New Zealand’s clean and green image is a significant asset, especially for SMEs in the food and beverage, fashion, and cosmetics sectors. New Zealand food businesses, for example, have successfully leveraged our robust regulatory environment and stringent food safety standards to carve out a niche in Asia. Research has shown that, when it comes to food, Asian customers trust products made in New Zealand far more than products made locally in Asia. So, our high-quality products, combined with a narrative emphasizing boutique, family-owned, and eco-friendly practices, resonate well with many Asian consumers. Highlighting specific regional characteristics, like Gisborne’s sunny climate and premium produce, further enhances our product appeal.
Whilst our ‘clean green’ image is unsurprising to most, we have one other factor, which is often overlooked and taken for granted. That is our ‘soft power’. New Zealand is small, friendly, and egalitarian. We tend to play by the rules both domestically and internationally. We do not wield hard power, are great at building relationships, and often punch above our weight. We are the David in a world of Goliaths. This makes it challenging to view New Zealand or our businesses negatively. In fact, many people in Asia see us as the underdog and want us to succeed.

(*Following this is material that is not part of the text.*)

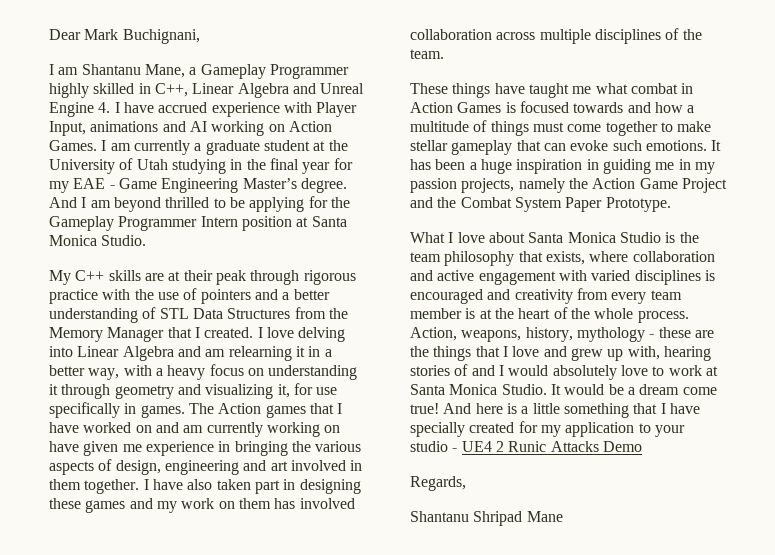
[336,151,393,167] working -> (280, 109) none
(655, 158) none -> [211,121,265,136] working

Recently, as part of the University of Auckland MBA final course, students participated in a one-week overseas study tour. Highlights of this trip included a tour of Alpha Theta HQ (former Pioneer DJ) in Yokohama, the HQ at Mitsui & Co, and CookieTime, and a series of high-profile industry speakers covering diverse and pertinent topics from business mode innovation, business culture and etiquette, growth and doing business in Japan and consumer trends. As part of this final course, our MBA students were also tasked with exploring market opportunities for specific New Zealand firms in Japan in a range of industries, including consumer products, biotech, and financial services. The experience reinforced that the New Zealand brand is well received; however, to excel in Asia, particularly Japan, relationship-building is paramount.

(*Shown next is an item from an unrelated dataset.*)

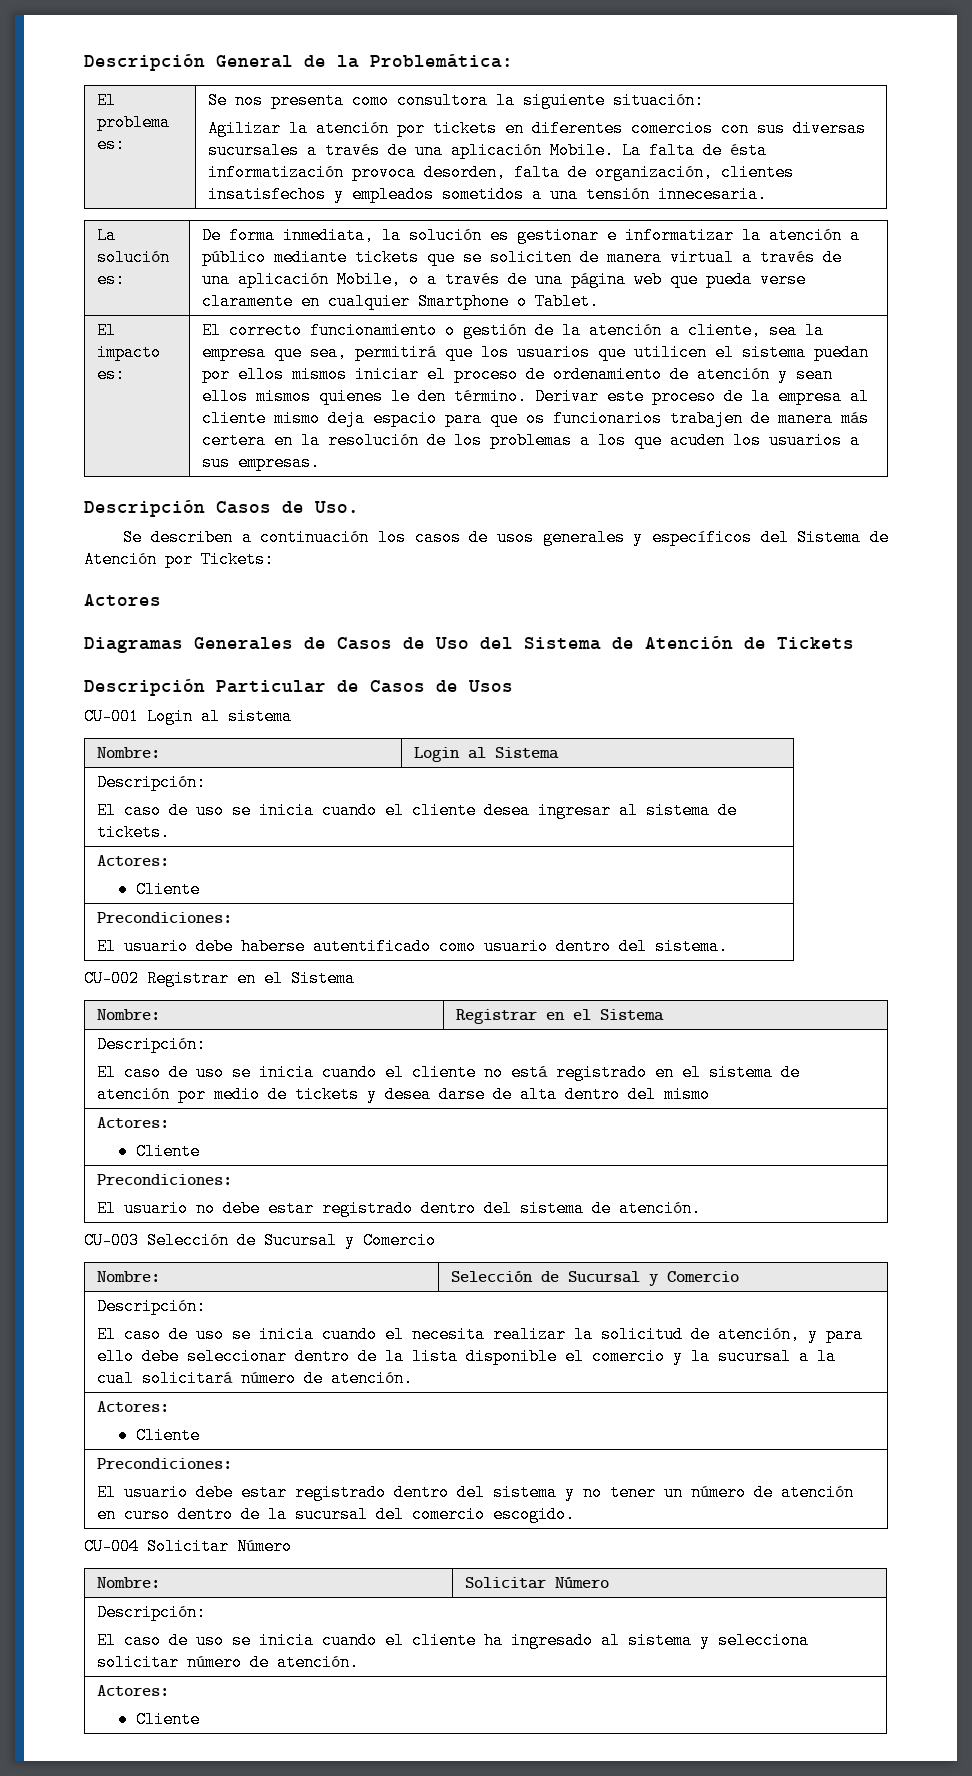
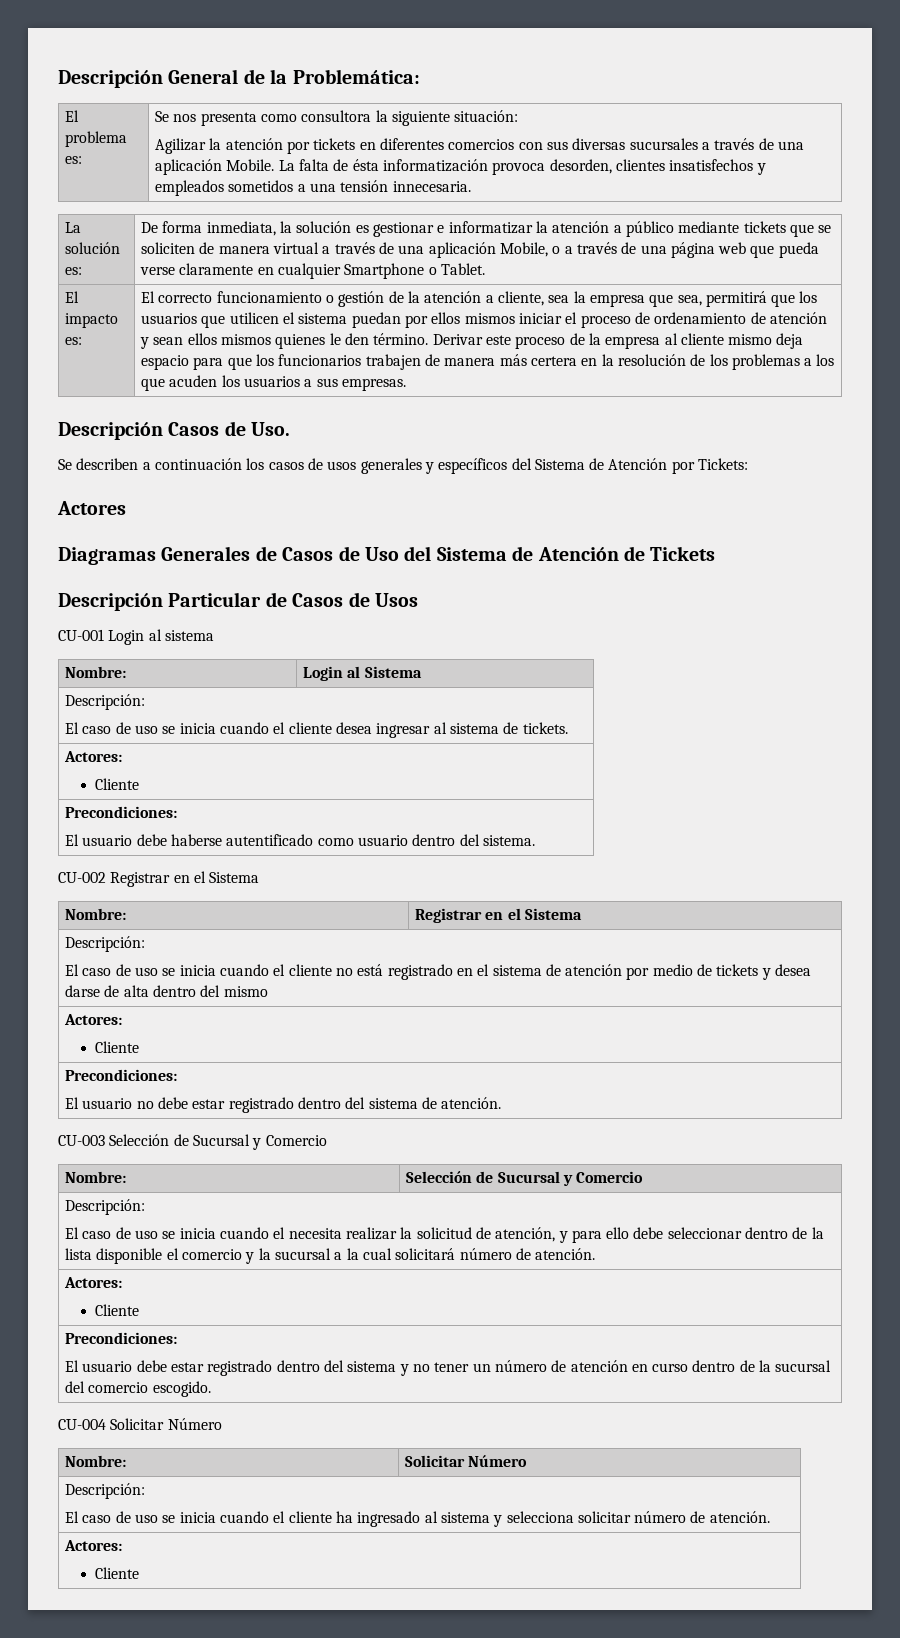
[514,164,714,181] falta de organización, -> (612, 166) none
[526,410,546,427] os -> [255,354,274,366] los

Managers who have forged strong partnerships with selected firms in Japan focus on co-creating valuable product offerings. These relationships are marked by commitment to shared goals and mutual trust. Regular interactions and commitment to shared goals facilitate the exchange of valuable market knowledge and enhance the overall partnership. Companies that succeed typically adhere to several key principles:
- Strategic Location: Choosing the right location can be crucial for business success. For instance, Cookie Time, an iconic New Zealand company, strategically selected Harajuku as its store location. Known for its vibrant teenage culture and diverse fashion trends, Harajuku attracts trendsetters, making it an ideal choice for gaining visibility and popularity among young, trendy Japanese consumers.

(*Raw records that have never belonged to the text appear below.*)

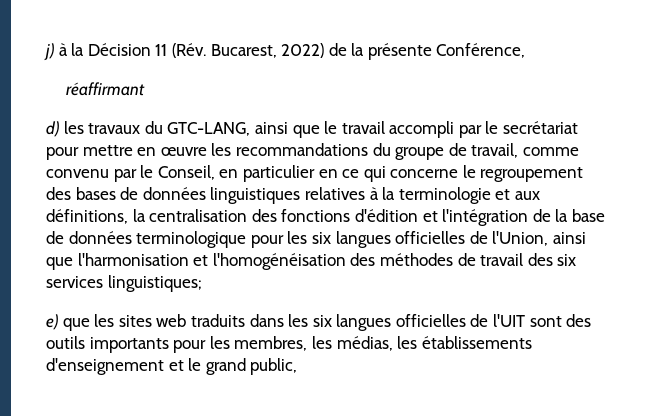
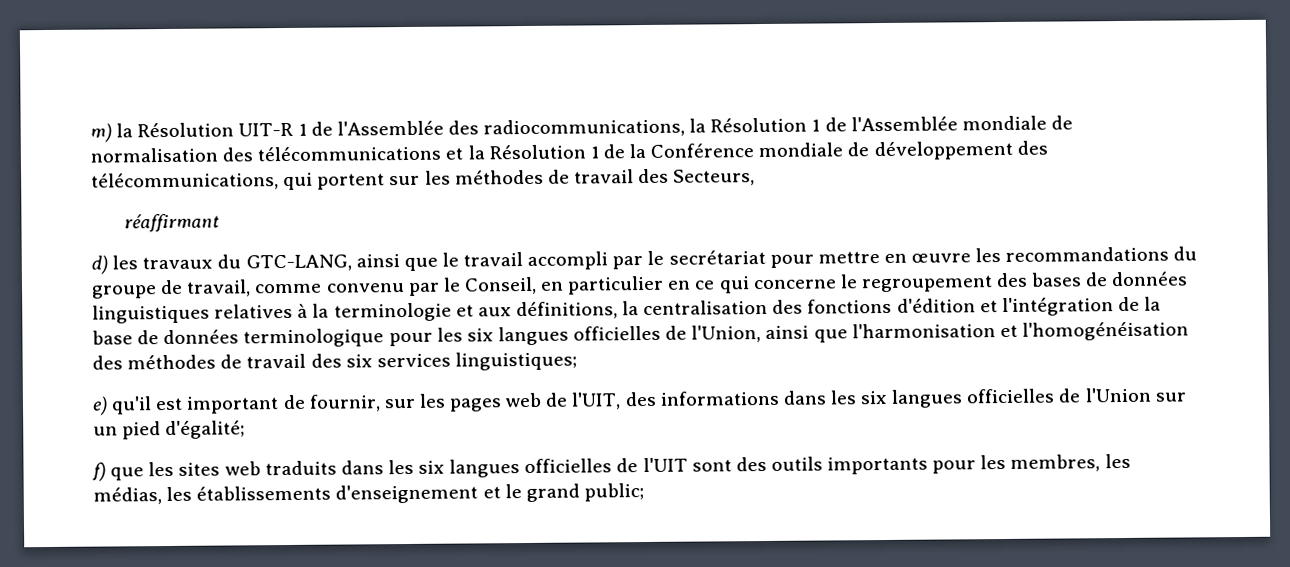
[44,43,526,61] j) à la Décision 11 (Rév. Bucarest, 2022) de la présente Conférence, -> [90,115,1073,143] [90,140,1048,163] [91,168,756,191] m) la Résolution UIT-R 1 de l'Assemblée des radiocommunications, la Résolution 1 de l'Assemblée mondiale de normalisation des télécommunications et la Résolution 1 de la Conférence mondiale de développement des télécommunications, qui portent sur les méthodes de travail des Secteurs,
(58, 322) none -> [111,387,1187,415] [93,420,246,440] [92,462,106,482] qu'il est important de fournir, sur les pages web de l'UIT, des informations dans les six langues officielles de l'Union sur un pied d'égalité; // f)
[250,358,298,375] public, -> [583,483,644,502] public;

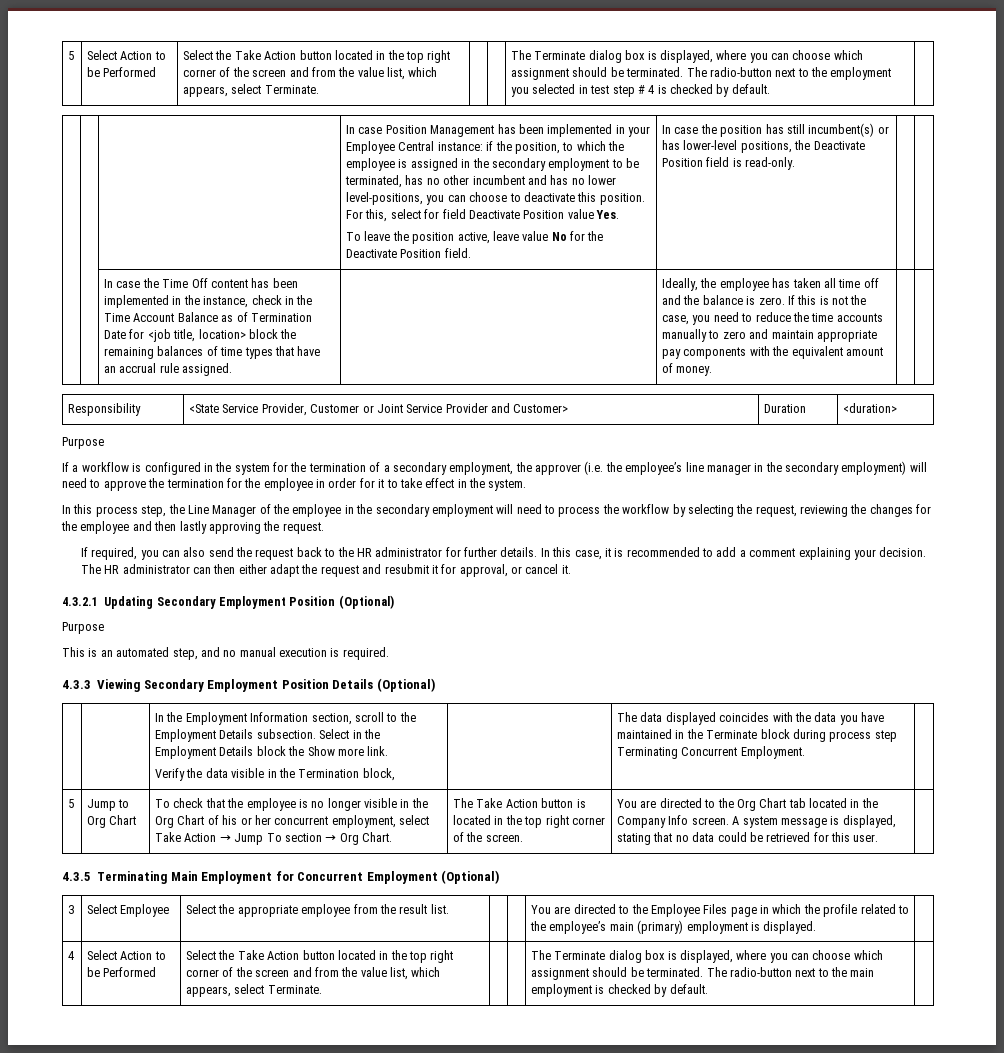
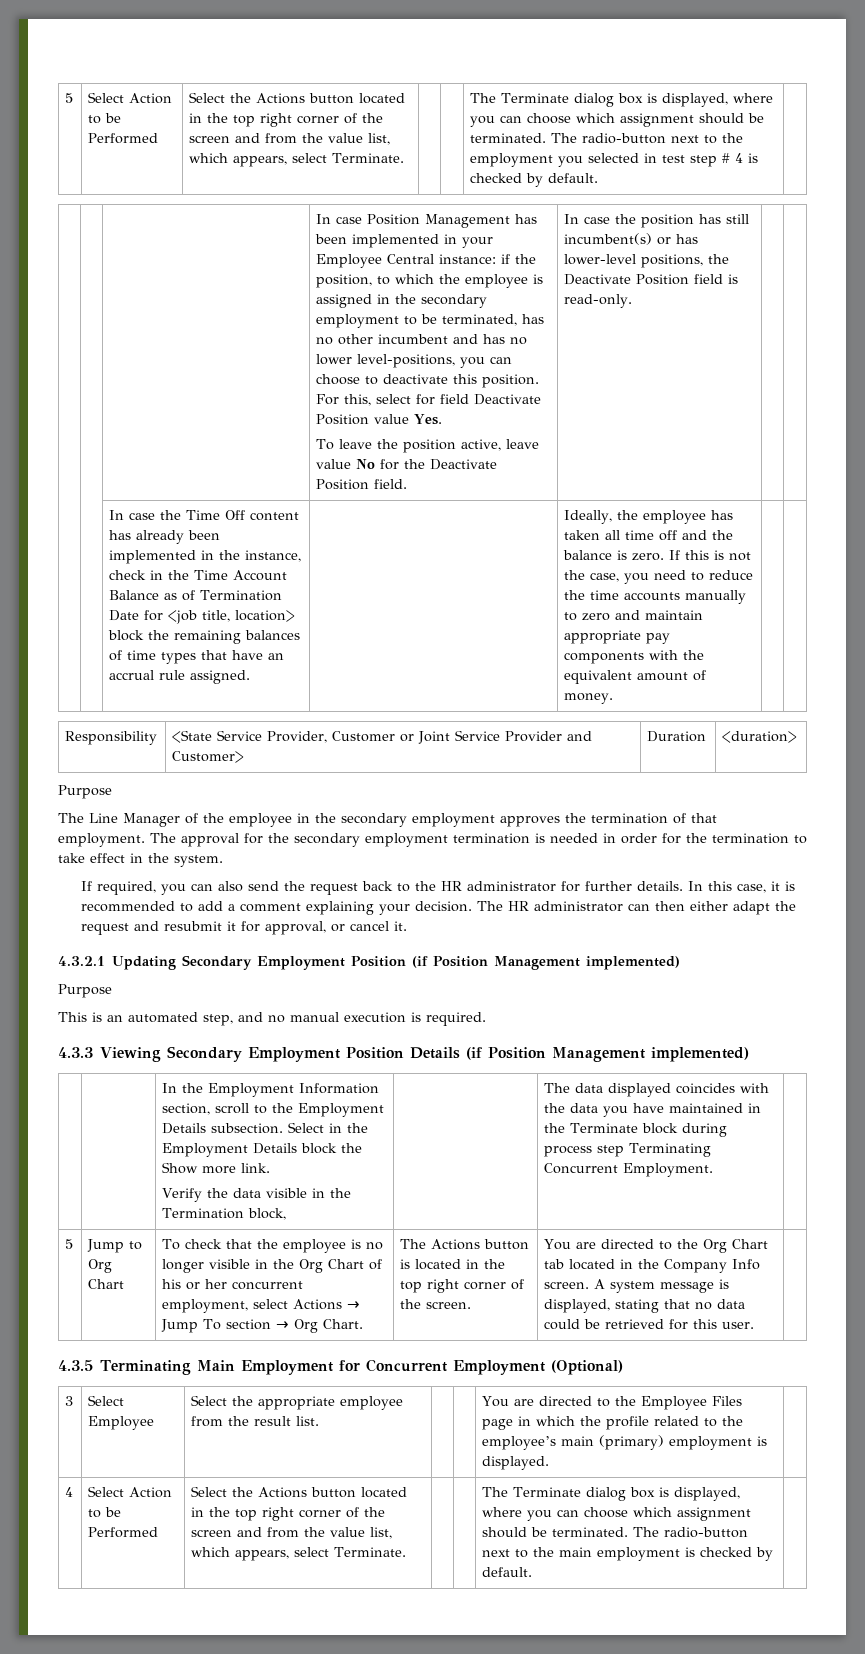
[234,50,297,60] Take Action -> [256,93,306,104] Actions
(270, 283) none -> [136,530,185,544] already
[62,461,927,475] [62,478,527,491] [62,504,185,517] If a workflow is configured in the system for the termination of a secondary employment, the approver (i.e. the employee’s line manager in the secondary employment) will need to approve the termination for the employee in order for it to take effect in the system. // In this process step, the -> [58,813,84,823] The
[496,504,932,517] [61,521,324,534] will need to process the workflow by selecting the request, reviewing the changes for the employee and then lastly approving the request. -> [500,813,717,827] [58,833,807,847] [58,853,223,867] approves the termination of that employment. The approval for the secondary employment termination is needed in order for the termination to take effect in the system.
[338,595,394,609] (Optional) -> [412,956,681,970] (if Position Management implemented)
[376,678,435,692] (Optional) -> [466,1047,750,1062] (if Position Management implemented)
[155,832,217,842] Take Action -> [293,1299,343,1310] Actions
[476,798,538,808] Take Action -> [431,1239,481,1250] Actions
[237,950,300,960] Take Action -> [258,1487,308,1498] Actions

- Adaptability: The competitive nature of Asian markets means that trends can shift rapidly. To remain relevant, businesses must be willing to innovate and expand their offerings. Companies that adapt quickly to changing consumer preferences are more likely to thrive.
- Innovation Transfer: Establishing a presence in Asia allows New Zealand firms to bring back local innovations. Companies operating in Asian markets often become stronger, influenced by the region’s spirit of innovation. This cross-pollination of ideas not only benefits New Zealand businesses but also fosters growth and resilience.
Overall, New Zealand’s competitive edge in Asia lies in its unique brand narrative, the strength of its soft power, and its commitment to relationship-building
For busy Asian consumers, New Zealand products offer a unique experience, providing not only a taste of foreign cuisine but also evoking dreams of visiting New Zealand’s stunning landscapes. The “Made in New Zealand” brand narrative, when combined with sustainable production practices, helps SMEs build lasting customer loyalty. Emphasizing authenticity, environmental credentials, and New Zealand’s soft power remains an effective strategy for success in Asia. By focusing on these elements, New Zealand firms can navigate the complexities of Asian markets and unlock new opportunities for growth.
In this big and dynamic region, small can be powerful!
Dr Antje Fiedler is a Senior Lecturer in Management specialising in entrepreneurship and international business. She is also the Associate Director of the New Zealand Asia Institute (NZAI) at the University of Auckland Business School.